The International Seminar on Sharia, Law, and Muslim Society (henceforth ISSLaMS) is a biennial conference held by the Faculty of Sharia UIN Raden Mas Said Surakarta, Indonesia. This conference serves as a forum for scholars from all around the world to disseminate and discuss their works on sharia, law, and Muslim society. This forum consists of keynote, invited, and panel speakers. The subject of this conference includes a wide range of studies ranging from doctrinal analysis on different substantive areas of sharia and (Islamic) law, e.g. Islamic family law and Islamic economics, to more descriptive studies on sharia in society. It thus covers studies on the functioning of sharia or Islamic law in society from various disciplines, such as politics, history, anthropology of law, sociology of law, gender, and the like. The first conference of ISSLaMS will be held on 22 September 2022 in Surakarta, Central Java, Indonesia. The theme for this year conference is “the Intersections between Sharia and State-Law in Muslim World”.

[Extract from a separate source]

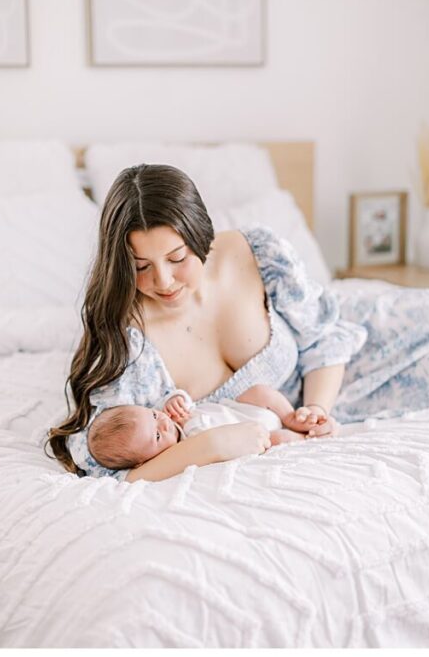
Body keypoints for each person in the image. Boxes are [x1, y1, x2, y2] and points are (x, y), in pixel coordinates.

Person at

  • International Seminar on Sharia, Law and Muslim Society (ISSLAMS) 2022

    September 22, 2022 – September 23, 2022

     

    Wael B. Hallaq, a renowned sharia scholar, has called sharia an ‘episteme’ that suffered a ‘structural death’ following the dawn of modernity in the nineteenth and early twentieth centuries (Hallaq 2009, 15–16). Yet, its resurgent is remarkable across a number of jurisdictional fault-lines: from Muslim-majority nations in Middle East and Southeast Asia to Muslim-minority societies in Western Europe and North America. Across these jurisdictions, the relationship between sharia and state law is central. It includes sharia-state encounters, notably in the form of (state) Islamic law, in the field of family law, which is often asserted as the ‘core’ or ‘last stronghold’ of sharia (Moors 2003, 2; Coulson 1969, 115–6), and other substantive areas of law, such as Islamic economics and Islamic philanthropy and also jinayah (Islamic penal law). Regardless of their differences in their own specific context, these areas somehow manage to secure an importance place in the modern days. It involves different loci of authority to interpret, legislate, and enforce sharia, or parts of it that not only flourish but also being challenged around the Muslim world. Equally important are implications of the increasingly unsettled authority of apparently agreed-upon substance of sharia. To contribute on these issues, we would like to invite scholars from diverse discipline including law, anthropology, and Islamic studies, working in both Muslim-majority and Muslim-minority contexts, to present their works in our International Seminar on Sharia, Law, and Muslim Society (ISSLaMS).